Family farming and future plans

Stuart and his son Fred

Stuart clearly loves what he does and so do his four children. “Being around farming instills an amazing mentality for kids growing up. You can see the things they do compared to their friends who are all on X-Boxes or phones, or can’t go for a family walk without whinging that its muddy. It’s such a can-do attitude that farming instills in you,” he said. “They learn from a young age that there is no knocking off at 5pm if there are still jobs to do. I love every minute of it.” At the time of our meeting, Stuart was on the cusp of signing a large share farming agreement but wasn’t able to say much more. He hopes this will enable him to double the number of sheep over the next five years, which will mean his wife Vicky can leave her job and join him on the farm. He added: “we are almost at the stage where we need to make a big investment and get set up butchering, or not expand at all. It’s quite a tricky situation.” In the meantime, he has started to diversify into cattle and pigs and plans to do pastured poultry. It’s hard to believe that a little over 10 years ago Stuart was working in an office and had zero farming knowledge.

Farm facts

• First-generation farmer – after 10 years as a naval architect in London

• Farms around 300 acres • Most land on temporary grazing licences, also has new FBT and new share farming agreement • 450 breeding Lleyn ewes.
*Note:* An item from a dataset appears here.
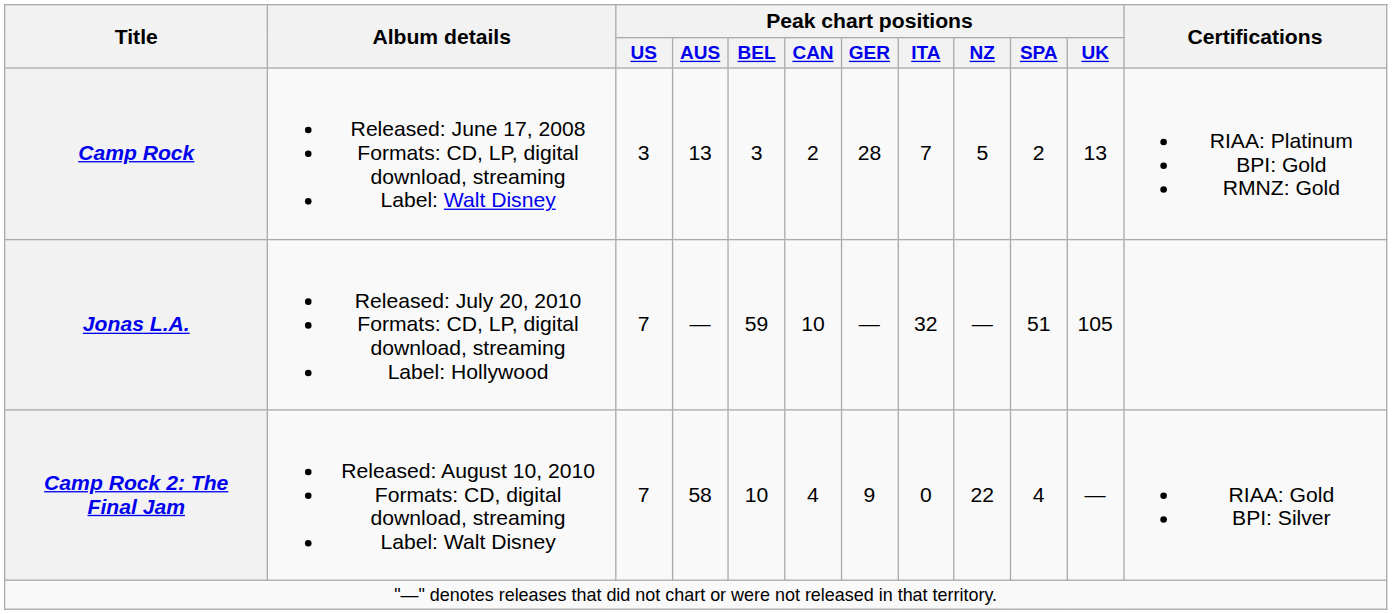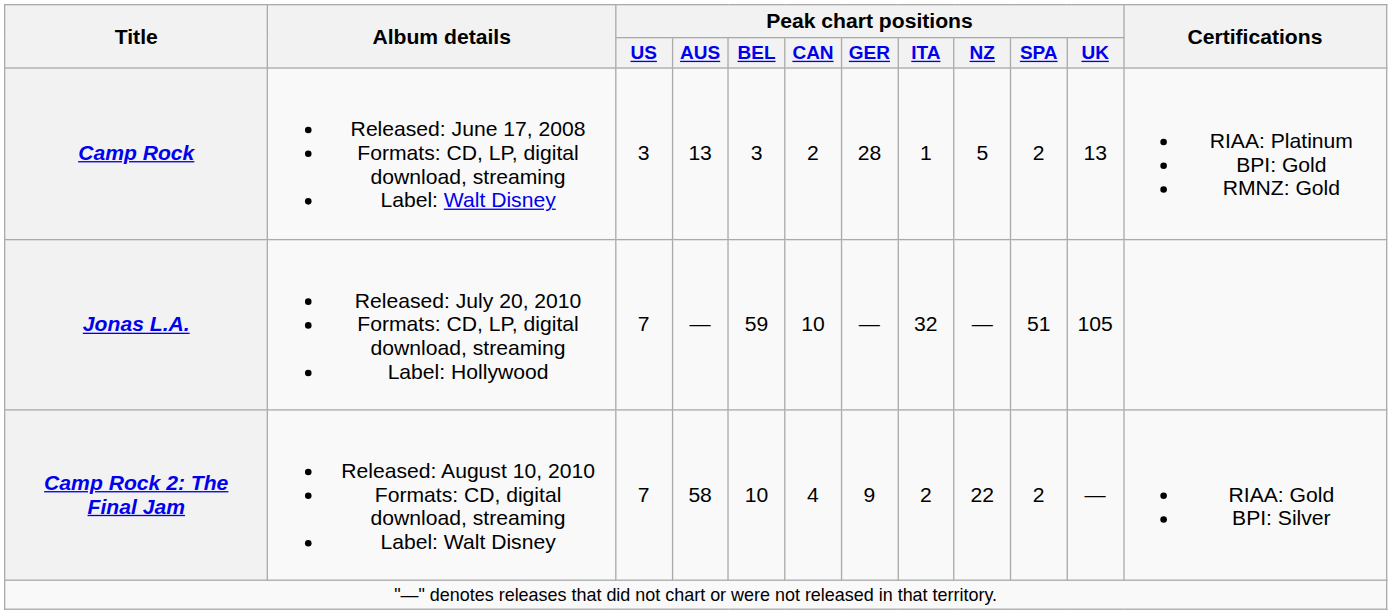Camp Rock | Peak chart positions / ITA: 7 -> 1
Camp Rock 2: The Final Jam | Peak chart positions / ITA: 0 -> 2
Camp Rock 2: The Final Jam | Peak chart positions / SPA: 4 -> 2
Two flocks – one organic and one conventional with plans to double this in next five years. Lambed outdoors in late April. • Flock of 20 pedigree Texels and produces own rams. • Performance recording with Signet and TexelPlus • Involved in PRLB group and AHDB Progressive Sheep Group • Integrating livestock into arable partnership with local regenerative arable farmer • Sells 50% of lambs through box scheme and to restaurants and 50% through livestock markets (Ashford and Colchester) • Passionate about educating farmers regarding regenerative methods and the public about where their food comes from. • Started a small beef enterprise buying weaned dairy calves to produce beef boxes • Also bought pigs and plans to do pastured poultry behind mob grazed sheep and cattle • Featuring in an upcoming BBC TV series scheduled to air in the spring.